After the Longhorns dug themselves in a 20-0 hole in the first half, Rowland did nail a 34-yard attempt as time expired to cut the deficit to 20-10 entering halftime, but in crunch time, Rowland remained on the sidelines.

Having climbed back into the game, trailing just 23-17 with 11:33 remaining after a failed 3rd and 8 heave at the end zone, Texas went for it on 4th and 8 from Oklahoma’s 27. Per usual, the attempt failed and it proved costly once again. After exchanging leads with the Sooners, Texas trailed 29-24 in the final minutes in what could have been a game-winning drive. Instead, after pushing into Oklahoma territory, Texas found itself with a 4th and 13 from the Sooners 34-yard line with 2:04 left to play.

Had Texas attempted and made a field goal at the front end of the fourth quarter, that 4th and 13 could have presented the opportunity to capture a 30-29 lead and ask a defense that had dominated throughout much of the second half to hold just once more.

Of course, that didn’t happen, and because Texas could trust its kicking game, the Longhorns left six points on the field in what became a five-point loss.

When it was all said and done, Texas hypothetically left as many as 57 points on the field between missed field-goal attempts and failed fourth-down attempts within or on the edge of field goal range.

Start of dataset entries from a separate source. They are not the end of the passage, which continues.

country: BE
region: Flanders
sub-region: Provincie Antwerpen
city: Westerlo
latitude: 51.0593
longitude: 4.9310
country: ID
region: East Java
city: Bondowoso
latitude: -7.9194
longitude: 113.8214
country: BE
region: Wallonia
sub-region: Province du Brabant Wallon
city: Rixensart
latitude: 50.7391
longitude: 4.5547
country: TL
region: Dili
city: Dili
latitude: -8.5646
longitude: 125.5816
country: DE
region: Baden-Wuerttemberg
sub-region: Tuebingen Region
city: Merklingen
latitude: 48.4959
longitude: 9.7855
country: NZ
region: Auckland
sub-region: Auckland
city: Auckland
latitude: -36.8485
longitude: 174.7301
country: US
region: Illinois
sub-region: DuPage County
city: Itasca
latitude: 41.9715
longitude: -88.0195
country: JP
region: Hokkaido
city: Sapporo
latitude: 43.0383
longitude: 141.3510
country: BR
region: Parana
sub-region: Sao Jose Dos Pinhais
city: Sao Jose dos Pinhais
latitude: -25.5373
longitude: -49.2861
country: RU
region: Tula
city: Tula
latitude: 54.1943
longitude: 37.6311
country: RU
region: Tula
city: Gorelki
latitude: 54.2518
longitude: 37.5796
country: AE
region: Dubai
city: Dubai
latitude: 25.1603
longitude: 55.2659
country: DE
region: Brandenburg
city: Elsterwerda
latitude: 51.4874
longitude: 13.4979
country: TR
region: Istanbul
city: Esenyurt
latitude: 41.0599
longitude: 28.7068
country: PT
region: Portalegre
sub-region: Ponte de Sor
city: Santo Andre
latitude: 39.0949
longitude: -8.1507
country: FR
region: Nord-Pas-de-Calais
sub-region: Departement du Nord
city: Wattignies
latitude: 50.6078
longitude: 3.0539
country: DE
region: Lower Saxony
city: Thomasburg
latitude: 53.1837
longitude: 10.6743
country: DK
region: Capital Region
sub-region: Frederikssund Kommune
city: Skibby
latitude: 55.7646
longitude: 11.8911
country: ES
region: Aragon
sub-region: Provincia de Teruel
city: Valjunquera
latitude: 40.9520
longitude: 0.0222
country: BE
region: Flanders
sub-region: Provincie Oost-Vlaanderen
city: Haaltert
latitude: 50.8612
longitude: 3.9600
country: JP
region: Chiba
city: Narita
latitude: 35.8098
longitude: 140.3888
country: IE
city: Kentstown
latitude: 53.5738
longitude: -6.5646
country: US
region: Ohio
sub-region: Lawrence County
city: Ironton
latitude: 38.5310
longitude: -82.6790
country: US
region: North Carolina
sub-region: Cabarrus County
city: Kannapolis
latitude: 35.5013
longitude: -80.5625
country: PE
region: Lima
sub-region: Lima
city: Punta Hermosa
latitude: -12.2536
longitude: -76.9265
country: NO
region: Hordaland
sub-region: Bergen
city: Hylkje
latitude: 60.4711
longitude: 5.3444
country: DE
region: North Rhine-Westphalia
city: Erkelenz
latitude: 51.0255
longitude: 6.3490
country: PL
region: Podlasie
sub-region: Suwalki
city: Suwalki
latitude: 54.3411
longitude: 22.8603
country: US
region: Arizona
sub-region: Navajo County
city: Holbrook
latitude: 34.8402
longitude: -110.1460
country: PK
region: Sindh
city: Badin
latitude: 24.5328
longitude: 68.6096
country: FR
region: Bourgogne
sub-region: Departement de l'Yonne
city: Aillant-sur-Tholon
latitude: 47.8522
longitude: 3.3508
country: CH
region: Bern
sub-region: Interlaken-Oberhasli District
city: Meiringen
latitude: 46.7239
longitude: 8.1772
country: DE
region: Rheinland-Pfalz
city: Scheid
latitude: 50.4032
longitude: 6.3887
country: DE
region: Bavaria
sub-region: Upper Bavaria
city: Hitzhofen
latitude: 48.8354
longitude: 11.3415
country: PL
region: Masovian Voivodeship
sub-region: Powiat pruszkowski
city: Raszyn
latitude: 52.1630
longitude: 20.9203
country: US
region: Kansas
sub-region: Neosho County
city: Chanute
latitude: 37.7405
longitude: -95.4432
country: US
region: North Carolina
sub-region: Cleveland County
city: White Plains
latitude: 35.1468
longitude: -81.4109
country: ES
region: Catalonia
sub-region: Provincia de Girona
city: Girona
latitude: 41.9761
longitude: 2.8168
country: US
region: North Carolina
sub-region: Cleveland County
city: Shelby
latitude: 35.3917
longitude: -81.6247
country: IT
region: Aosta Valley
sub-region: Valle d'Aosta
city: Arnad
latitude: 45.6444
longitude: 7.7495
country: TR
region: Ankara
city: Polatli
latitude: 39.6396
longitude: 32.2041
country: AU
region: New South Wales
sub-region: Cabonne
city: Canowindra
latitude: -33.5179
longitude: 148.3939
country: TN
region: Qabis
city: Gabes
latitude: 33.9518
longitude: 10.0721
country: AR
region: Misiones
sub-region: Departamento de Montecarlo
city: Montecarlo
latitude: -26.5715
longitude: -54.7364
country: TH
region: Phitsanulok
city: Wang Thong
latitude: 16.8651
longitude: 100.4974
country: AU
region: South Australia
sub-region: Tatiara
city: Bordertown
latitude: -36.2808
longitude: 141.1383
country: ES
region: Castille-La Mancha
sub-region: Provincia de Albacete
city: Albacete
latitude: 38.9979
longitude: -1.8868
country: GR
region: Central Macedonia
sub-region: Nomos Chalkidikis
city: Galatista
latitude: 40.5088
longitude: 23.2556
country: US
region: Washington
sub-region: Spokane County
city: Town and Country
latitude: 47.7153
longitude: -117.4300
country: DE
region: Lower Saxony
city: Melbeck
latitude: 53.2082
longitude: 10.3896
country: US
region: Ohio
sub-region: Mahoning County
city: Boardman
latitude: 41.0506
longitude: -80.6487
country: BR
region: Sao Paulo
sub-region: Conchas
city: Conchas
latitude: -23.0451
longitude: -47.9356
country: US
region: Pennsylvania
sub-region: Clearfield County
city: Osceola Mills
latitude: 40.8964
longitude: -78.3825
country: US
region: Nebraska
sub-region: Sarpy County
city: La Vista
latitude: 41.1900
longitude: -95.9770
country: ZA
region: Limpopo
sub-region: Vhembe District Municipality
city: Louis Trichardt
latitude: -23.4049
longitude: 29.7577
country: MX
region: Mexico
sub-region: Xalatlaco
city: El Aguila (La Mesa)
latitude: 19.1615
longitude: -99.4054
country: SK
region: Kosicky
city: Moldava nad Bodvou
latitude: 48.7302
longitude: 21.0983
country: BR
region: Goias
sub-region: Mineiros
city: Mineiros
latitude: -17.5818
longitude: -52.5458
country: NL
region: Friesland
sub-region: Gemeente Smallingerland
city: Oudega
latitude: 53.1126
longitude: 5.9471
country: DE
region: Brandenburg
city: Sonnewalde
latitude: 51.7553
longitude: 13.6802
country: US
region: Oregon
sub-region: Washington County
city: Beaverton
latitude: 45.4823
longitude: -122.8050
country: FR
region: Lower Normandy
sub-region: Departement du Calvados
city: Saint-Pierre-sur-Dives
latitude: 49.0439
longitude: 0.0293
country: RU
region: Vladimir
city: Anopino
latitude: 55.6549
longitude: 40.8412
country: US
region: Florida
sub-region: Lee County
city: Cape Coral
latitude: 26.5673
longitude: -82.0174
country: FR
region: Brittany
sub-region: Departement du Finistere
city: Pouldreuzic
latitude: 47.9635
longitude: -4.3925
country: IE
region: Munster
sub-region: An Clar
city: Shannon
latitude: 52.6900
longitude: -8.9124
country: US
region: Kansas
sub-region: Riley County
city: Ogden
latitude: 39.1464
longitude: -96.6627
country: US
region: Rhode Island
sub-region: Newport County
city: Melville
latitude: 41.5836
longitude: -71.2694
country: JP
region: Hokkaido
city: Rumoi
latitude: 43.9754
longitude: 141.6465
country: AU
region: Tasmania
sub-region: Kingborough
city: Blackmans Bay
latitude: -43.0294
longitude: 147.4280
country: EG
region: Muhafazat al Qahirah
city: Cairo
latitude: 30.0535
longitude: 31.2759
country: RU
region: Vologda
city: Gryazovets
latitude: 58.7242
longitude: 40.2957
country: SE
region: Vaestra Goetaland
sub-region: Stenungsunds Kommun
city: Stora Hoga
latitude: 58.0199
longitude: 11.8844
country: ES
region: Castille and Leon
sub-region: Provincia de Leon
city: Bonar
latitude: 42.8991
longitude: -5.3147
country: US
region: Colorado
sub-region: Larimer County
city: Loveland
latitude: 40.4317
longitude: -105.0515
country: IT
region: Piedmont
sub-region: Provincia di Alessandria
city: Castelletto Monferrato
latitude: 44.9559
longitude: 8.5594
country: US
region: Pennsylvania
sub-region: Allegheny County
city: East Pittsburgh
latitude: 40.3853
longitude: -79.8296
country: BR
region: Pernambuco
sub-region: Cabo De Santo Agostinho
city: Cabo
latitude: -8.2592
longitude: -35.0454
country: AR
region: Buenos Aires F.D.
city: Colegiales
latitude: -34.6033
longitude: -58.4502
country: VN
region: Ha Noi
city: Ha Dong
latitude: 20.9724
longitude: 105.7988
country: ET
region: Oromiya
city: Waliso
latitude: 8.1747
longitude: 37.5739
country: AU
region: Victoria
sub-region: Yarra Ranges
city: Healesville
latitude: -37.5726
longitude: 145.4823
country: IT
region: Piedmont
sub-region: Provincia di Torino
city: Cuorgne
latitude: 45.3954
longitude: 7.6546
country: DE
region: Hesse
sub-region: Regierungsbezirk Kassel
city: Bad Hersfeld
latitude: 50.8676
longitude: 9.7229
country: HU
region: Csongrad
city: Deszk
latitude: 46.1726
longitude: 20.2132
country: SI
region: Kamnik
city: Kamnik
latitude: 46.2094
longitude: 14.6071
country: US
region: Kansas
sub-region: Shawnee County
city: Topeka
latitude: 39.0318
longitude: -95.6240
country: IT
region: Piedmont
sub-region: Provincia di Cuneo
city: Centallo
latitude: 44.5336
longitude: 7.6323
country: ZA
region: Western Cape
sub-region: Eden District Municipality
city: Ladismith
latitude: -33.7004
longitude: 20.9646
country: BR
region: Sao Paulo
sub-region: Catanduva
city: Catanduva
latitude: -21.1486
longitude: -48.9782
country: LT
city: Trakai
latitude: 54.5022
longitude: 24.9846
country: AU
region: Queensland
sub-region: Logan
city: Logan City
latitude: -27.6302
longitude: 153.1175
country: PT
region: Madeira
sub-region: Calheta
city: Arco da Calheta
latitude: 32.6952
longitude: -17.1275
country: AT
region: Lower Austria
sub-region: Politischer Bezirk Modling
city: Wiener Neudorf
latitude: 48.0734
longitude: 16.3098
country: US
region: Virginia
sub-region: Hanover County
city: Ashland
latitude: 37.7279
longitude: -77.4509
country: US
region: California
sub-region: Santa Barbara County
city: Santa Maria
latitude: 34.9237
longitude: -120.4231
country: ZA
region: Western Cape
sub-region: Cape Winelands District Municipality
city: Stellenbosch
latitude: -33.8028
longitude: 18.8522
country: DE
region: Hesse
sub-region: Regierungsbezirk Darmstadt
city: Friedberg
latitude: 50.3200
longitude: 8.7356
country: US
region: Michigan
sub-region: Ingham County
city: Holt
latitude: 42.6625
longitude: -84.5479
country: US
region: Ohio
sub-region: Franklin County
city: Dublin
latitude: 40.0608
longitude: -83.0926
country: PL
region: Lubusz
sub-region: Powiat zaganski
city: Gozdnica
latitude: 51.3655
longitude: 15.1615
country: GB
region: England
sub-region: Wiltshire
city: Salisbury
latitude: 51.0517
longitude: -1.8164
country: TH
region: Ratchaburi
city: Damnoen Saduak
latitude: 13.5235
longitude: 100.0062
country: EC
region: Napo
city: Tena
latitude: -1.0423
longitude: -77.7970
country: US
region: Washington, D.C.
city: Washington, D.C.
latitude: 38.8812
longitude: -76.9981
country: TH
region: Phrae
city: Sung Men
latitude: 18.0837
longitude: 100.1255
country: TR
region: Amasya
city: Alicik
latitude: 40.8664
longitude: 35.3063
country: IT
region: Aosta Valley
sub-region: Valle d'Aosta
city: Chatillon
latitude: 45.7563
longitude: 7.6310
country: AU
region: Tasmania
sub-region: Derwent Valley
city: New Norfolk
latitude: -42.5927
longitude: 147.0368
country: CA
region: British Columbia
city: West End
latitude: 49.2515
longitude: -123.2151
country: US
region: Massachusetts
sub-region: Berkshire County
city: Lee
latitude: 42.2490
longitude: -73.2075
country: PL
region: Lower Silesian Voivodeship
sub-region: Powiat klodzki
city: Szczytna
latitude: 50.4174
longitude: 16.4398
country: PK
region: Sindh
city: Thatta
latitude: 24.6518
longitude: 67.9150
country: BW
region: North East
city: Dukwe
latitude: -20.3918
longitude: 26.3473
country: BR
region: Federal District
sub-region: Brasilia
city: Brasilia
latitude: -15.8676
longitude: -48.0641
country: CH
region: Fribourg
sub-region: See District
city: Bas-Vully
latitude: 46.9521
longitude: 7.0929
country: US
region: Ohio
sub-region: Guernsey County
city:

Without those struggles, there’s a decent chance that Texas finishes the season at 10-3 with wins over Maryland, No. 4 USC and No. 12 Oklahoma, as opposed to 7-6. Yes, the latter proves Texas did progress with its first bowl victory and winning season since 2013, but the next step will be expected in 2018 and what that looks like in win column mar very well come down to the kicking game.

For Texas, that means either hoping Rowland looks the part of his late-season self, in which he made all three attempt against Texas Tech and his only attempt in the Texas Bowl, or put its trust into the true freshman leg of Lake Travis product Cameron Dicker.

The latter will arrive in Austin as the nation’s No. 4-ranked kicker in the country and the top-ranked kicker coming to the Big 12 after sinking 14-of-18 attempts as a senior, including a connection from 53 yards. At the very least, the Austin native’s presence will put pressure on Rowland to improve and despite the freshman status, Dicker has the leg and accuracy to take over the job from day one.

The bad news, however, is that until one of the two solidifies themselves as a bona fide top option that the staff can trust, it may be difficult for Herman and his staff to find much trust in their kicking game. Giving how costly that lack of trust proved to be in 2017, the ‘Horns have just over eight months to figure it out this time around in hopes of taking the next step in the win column.